* [EXTRACTO DEL DOCUMENTO]:
La respuesta corrió a cargo del entonces secretario de Hacienda, Matías Romero, en la cual se describe con claridad el pensamiento dominante y el carácter clasista de ese régimen. El funcionario sostiene, cito textualmente: “No hay texto legal que autorice al gobierno a decretar salarios, ni precios, ni horas de trabajo”. Y remata: tampoco el gobierno podría “contraer la obligación de suministrar trabajo al obrero… el trabajo está sometido por un ineludible fenómeno natural a la ley de la oferta y la demanda”. En realidad, demagogia aparte, el gobierno incumplía su responsabilidad social porque estaba convertido en un simple comité al servicio de una minoría, al servicio de potentados.
Ante esta realidad de opresión y falta de libertades, el candidato presidencial opositor al régimen, Francisco I. Madero, da a conocer en octubre de 1910, el Plan de San Luis Potosí, en el que desde Laredo, Texas, convoca al pueblo a tomar las armas para derrocar a la dictadura.

* [DATOS EN BRUTO]:
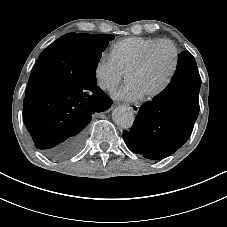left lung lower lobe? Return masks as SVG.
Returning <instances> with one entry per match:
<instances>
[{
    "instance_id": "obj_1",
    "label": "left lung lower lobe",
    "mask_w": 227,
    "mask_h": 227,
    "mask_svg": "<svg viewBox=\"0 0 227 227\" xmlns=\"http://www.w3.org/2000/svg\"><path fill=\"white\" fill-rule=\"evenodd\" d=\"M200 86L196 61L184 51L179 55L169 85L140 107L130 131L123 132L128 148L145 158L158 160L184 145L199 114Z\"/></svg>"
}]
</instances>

---

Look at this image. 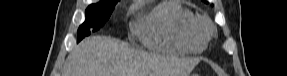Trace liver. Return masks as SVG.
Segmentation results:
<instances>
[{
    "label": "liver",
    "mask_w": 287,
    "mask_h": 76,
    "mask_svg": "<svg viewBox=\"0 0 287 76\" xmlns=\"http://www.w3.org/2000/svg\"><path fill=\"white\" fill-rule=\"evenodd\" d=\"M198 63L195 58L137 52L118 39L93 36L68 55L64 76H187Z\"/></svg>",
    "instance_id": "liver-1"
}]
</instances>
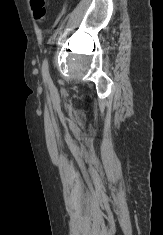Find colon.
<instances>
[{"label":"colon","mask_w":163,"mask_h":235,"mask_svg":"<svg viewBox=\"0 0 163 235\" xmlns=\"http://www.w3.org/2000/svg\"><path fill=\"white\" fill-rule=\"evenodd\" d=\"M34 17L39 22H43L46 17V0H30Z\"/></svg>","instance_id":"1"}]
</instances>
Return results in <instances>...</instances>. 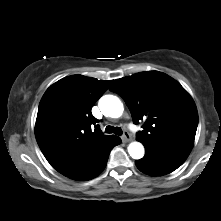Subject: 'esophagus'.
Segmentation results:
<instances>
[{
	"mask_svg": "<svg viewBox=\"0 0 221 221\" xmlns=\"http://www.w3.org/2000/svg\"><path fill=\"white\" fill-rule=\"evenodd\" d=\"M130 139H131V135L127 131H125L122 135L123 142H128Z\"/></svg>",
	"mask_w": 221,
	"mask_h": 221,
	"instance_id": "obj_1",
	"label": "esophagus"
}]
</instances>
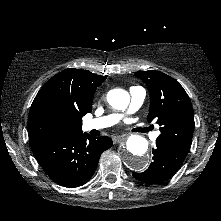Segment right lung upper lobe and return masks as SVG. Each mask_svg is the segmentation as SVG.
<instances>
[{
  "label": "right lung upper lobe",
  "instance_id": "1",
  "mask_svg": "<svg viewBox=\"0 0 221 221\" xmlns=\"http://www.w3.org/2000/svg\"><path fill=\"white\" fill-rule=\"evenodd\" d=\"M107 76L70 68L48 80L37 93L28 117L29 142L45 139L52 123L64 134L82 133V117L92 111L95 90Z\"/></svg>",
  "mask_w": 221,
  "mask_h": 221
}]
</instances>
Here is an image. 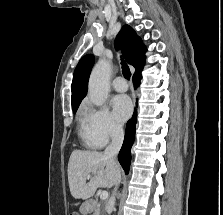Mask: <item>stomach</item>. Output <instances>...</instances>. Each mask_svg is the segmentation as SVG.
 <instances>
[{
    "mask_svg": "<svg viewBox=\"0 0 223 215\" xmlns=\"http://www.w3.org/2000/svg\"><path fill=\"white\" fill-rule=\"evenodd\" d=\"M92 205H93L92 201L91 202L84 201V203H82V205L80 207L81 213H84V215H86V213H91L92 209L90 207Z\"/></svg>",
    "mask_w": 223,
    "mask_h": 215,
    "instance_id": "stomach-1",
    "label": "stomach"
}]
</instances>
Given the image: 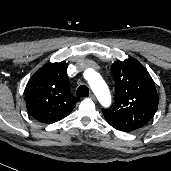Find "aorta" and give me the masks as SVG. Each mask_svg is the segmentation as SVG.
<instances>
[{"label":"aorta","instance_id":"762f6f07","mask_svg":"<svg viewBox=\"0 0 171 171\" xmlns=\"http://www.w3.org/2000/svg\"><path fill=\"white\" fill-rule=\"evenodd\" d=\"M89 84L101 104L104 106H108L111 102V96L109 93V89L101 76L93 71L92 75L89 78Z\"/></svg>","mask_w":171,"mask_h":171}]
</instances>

* [INSTRUCCIONES]:
(1) Según el extracto del documento, ¿en qué mes y año dio a conocer Francisco I. Madero el Plan de San Luis Potosí?
(2) Prosigue el extracto del documento sobre el Plan de San Luis Potosí justo después de su última oración.

* [EJERCICIOS RESUELTOS]:
(1) En octubre de 1910.

(2)
En el plan se decía de manera clara, breve y contundente, cito: “México está gobernado por una tiranía que ha pretendido justificarse a sí misma con los beneficios de la paz y de la prosperidad material; pero esa paz no descansa en el derecho, sino en la fuerza, y esa prosperidad solo beneficia a una minoría, no al pueblo ni a la nación.
En consecuencia, solo quedaba el recurso de “arrojar del poder a los… usurpadores”, por lo que se designaba “… el domingo 20 de noviembre para que a las seis de la tarde en adelante, todas las poblaciones de la República se levanten en armas”.
La noticia corrió como pólvora. El 14 de febrero de 1911, Madero entra al país por Chihuahua; se pone al frente de los revolucionarios y luego de fracasar en Casas Grandes, monta el cerco para la toma de Ciudad Juárez, con el apoyo militar de Pascual Orozco y de Francisco Villa. Estos acontecimientos causaron gran impacto en la opinión pública y la revolución maderista cundió por todo el país. Había grupos rebeldes por todas partes. En marzo se levantan en armas los campesinos de Morelos encabezados por Emiliano Zapata.
El historiador Alfonso Taracena relata que “toda la República [estaba] envuelta en el fuego de la Revolución. Los caciques de los pueblos y los amos y mayordomos de las haciendas [huían y se ponían] a salvo ante la furia de la peonada”.
El 10 de mayo de 1911, el general Juan N. Navarro, defensor de la plaza de Ciudad Juárez, se rinde ante los revolucionarios.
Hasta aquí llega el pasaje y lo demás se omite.